Bill Gassen, president and CEO of Sanford Health said, “we are committed to meeting the evolving health care needs of the region, including sustaining Robbinsdale Hospital as a critical safety-net provider of Level 1 trauma and emergency services and investing in expanded capacity and outpatient care at Maple Grove Hospital to meet rising demand in one of the metro’s fastest-growing communities.

Sanford Health said Friday it plans to double the size of North Memorial’s Maple Grove hospital, which has Minnesota’s largest birth center. If the merger is completed, Sanford pledged that Maple Grove patients would see an expansion of emergency care, addition of inpatient and surgical capacity, and improved access to cardiology and interventional radiology to support minimally invasive procedures.

Sanford, based in Sioux Falls, South Dakota, already serves large portions of rural Minnesota. “Sanford Health operates or has affiliation agreements with 20 medical centers and 74 clinics across the western third of the state—from International Falls to Bemidji, Thief River Falls and Worthington,” the health system said in Friday’s announcement.

In 2013 and 2022, Sanford proposed merging with Minneapolis-based Fairview Health Services. Those deals fell apart after multiple stakeholders raised objections. In 2023, former Govs. Tim Pawlenty, a Republican, and Mark Dayton, a Democrat, publicly opposed a Sanford merger, in large part because they didn’t think it was appropriate for a South Dakota entity to have control over University of Minnesota medical facilities, which Fairview owns.

A North Memorial-Sanford combination wouldn’t face that type of roadblock.

Keith Ellison’s merger review

Minnesota Attorney General Keith Ellison on Friday encouraged Minnesotans to provide public input on the planned merger. “Proposed health care consolidation requires careful examination,” Ellison said in a news release. “I will use the full range of regulatory tools to protect Minnesotans’ access to quality, affordable health care.”

Ellison doesn’t hold the power to approve or deny the merger transaction. But he does have the ability to file a lawsuit to try to block a merger, if he contends the combination breaks the law or isn’t in the public interest.

If the merger transaction is completed, the Robbinsdale and Maple Grove hospitals, 22 clinics offering primary care, and 6,800 workers in the state would fall under the Sanford umbrella.

Gassen would serve as president and CEO of the combined organization, alongside the current executive team. The Twin Cities region of Sanford Health would continue to be led by Sawallish, current CEO of North Memorial Health.

“When we first met Sanford Health, it was clear we share the same values—rooted in our communities, putting patients first and being straightforward about the realities health care faces,” Sawallish said in the release.

The deal gives Sanford access to the large Twin Cities market, where Allina Health, M Health Fairview, and HealthPartners are major actors.
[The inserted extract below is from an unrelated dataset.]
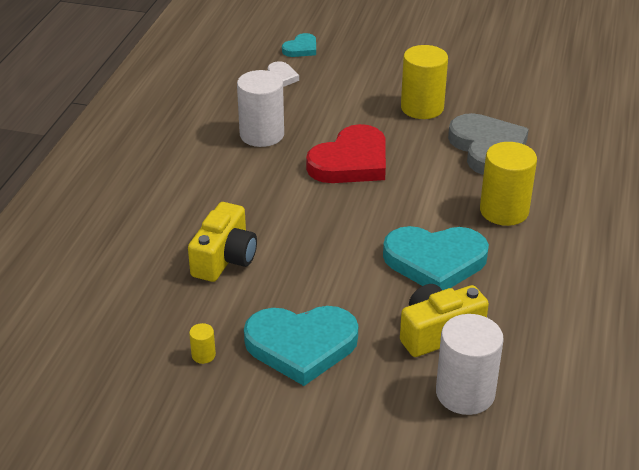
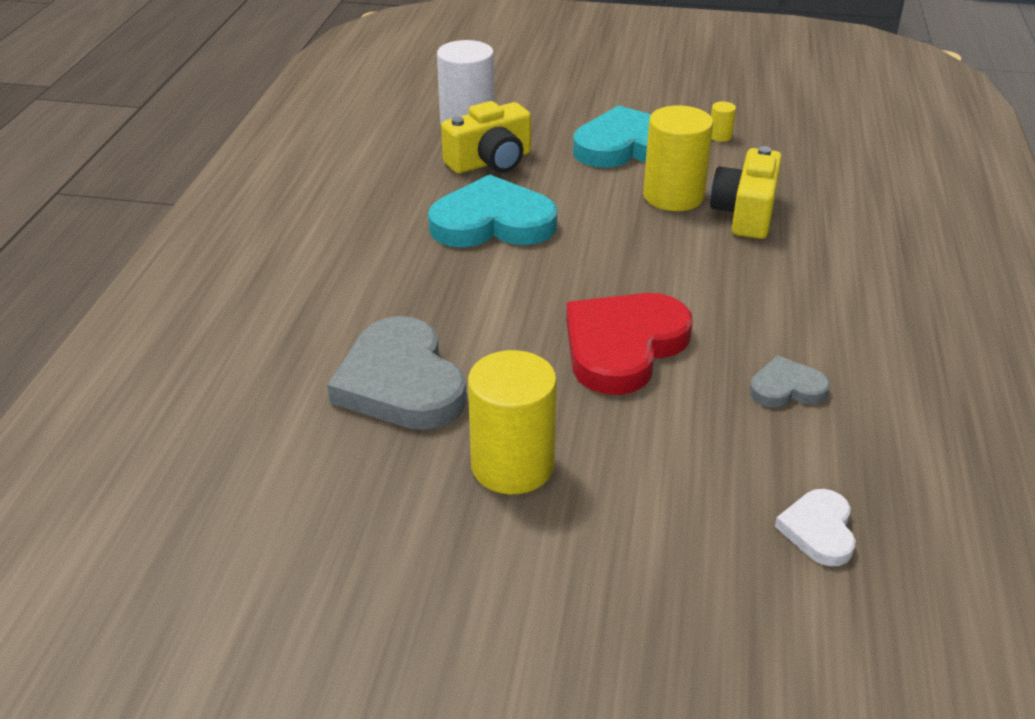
camera: 175 degrees right, 0 degrees up
(262, 135) = (786, 388): white cylinder -> grey heart
(301, 48) = (812, 638): turquoise heart -> none
(504, 211) = (395, 284): yellow cylinder -> yellow cylinder (673, 196)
Friday’s announcement said that Sawallish, on behalf of the Twin Cities region of Sanford Health, would work with “a local board of directors representing the broader community to provide oversight, including medical staff matters.”

North Memorial Health currently has a large board, which includes several people with major business and leadership experience.

Two of those North Memorial board members—Charlie Weaver and Reuben Moore—would serve on the Sanford Health board of trustees. Weaver is an attorney and former legislator, and he served in the Pawlenty and Ventura administrations in state government. He also served as the executive director of the Minnesota Business Partnership for 20 years. Moore is a veteran health care executive, who currently is president and CEO of Minnesota Community Care, which is a federally qualified health center.